Para Márcio Zonta, integrante da direção nacional do Movimento pela Soberania Popular na Mineração, o desastre é um reflexo de como as decisões minerárias não estão ligadas à população.
“São projetos antidemocráticos em que as empresas não levam em consideração as organizações e populações”, avaliou. Ele entende que não há, em geral, um nível de reparação mínimo ao sofrimento das pessoas e que não existe um projeto nacional de mineração para o Brasil.

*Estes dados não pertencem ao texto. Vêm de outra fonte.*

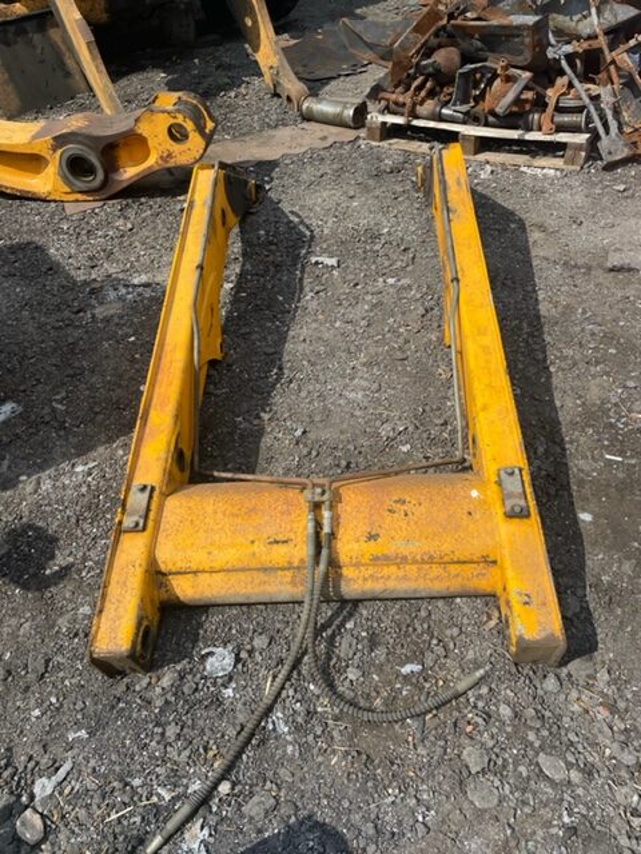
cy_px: 427
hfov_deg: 53.1
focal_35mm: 26
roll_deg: +7.8
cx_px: 320
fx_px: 642
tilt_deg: -42.6
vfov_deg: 67.3
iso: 32
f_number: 1.6
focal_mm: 4.2
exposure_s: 1/2959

O Brasil tem 916 barragens, sendo que 74 delas teriam maior risco de colapso e 91 estão em situação de alerta. O ativista entende que desastres como esse ainda podem se repetir, particularmente em Minas Gerais (onde há 31 barragens). “É onde a Vale iniciou o que ela chama de Sistema Sul de Mineração.

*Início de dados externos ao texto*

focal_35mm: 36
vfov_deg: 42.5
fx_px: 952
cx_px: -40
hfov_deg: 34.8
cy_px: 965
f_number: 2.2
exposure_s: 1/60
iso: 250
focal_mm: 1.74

O Sistema Norte está na Amazônia e o Sistema Sul é iniciado em Itabira”. Zonta pondera que os episódios de Mariana e Brumadinho também representam o colapso do sistema sul de mineração da Vale.
Nesta semana, o programa Caminhos da Reportagem , da TV Brasil , intitulado “Lágrimas de ferro” revelou, em 53 minutos de duração, a luta por justiça dos moradores da região.
O promotor de justiça Guilherme de Sá Meneguin, do Ministério Público de Minas Gerais, destacou, por exemplo, que o rompimento atingiu 3 milhões de pessoas em Minas Gerais e no Espírito Santo.
“Afetou o meio ambiente, matou pessoas, destruiu economias. Eu diria que, mais do que um crime ambiental, foi uma grave violação dos direitos humanos, que foi se perpetuando ao longo do tempo”, disse.
Também para o Caminhos da Reportagem , o superintendente executivo da Agência Nacional de Mineração, Júlio César Rodrigues, considera que a regulamentação das barragens de mineração avançou mais do que a de pilhas. “A política nacional de segurança de barragens já foi alterada. A gente tem hoje uma política bastante robusta para barragens. Isso não se repete ainda em pilhas”, avaliou.
À Agência Brasil , a empresa informou que, desde 2015, foram destinados R$ 68,4 bilhões para as ações de reparação e compensação. Nesse valor, estão R$ 32,1 bilhões pagos em 735 mil acordos de indenização individual.
A empresa defende que esses recursos “têm transformado a realidade econômica da bacia, estimulando o comércio, fortalecendo cadeias produtivas e gerando empregos”.
O agricultor Francisco de Paula Felipe tem esperança que tudo melhore na nova moradia. “Tem dois meses que eu consegui mudar para a minha casa aqui no assentamento novo. A gente recebeu parte da indenização no começo. Parte está na Justiça ainda para ser resolvida. Não foi fácil a gente viver esses dez anos”, disse.
Ele espera ter saúde para encarar a vida. “Acabar de terminar de criar minhas duas filhas, ver elas estudarem e conseguir tomar o rumo da vida delas”, afirma.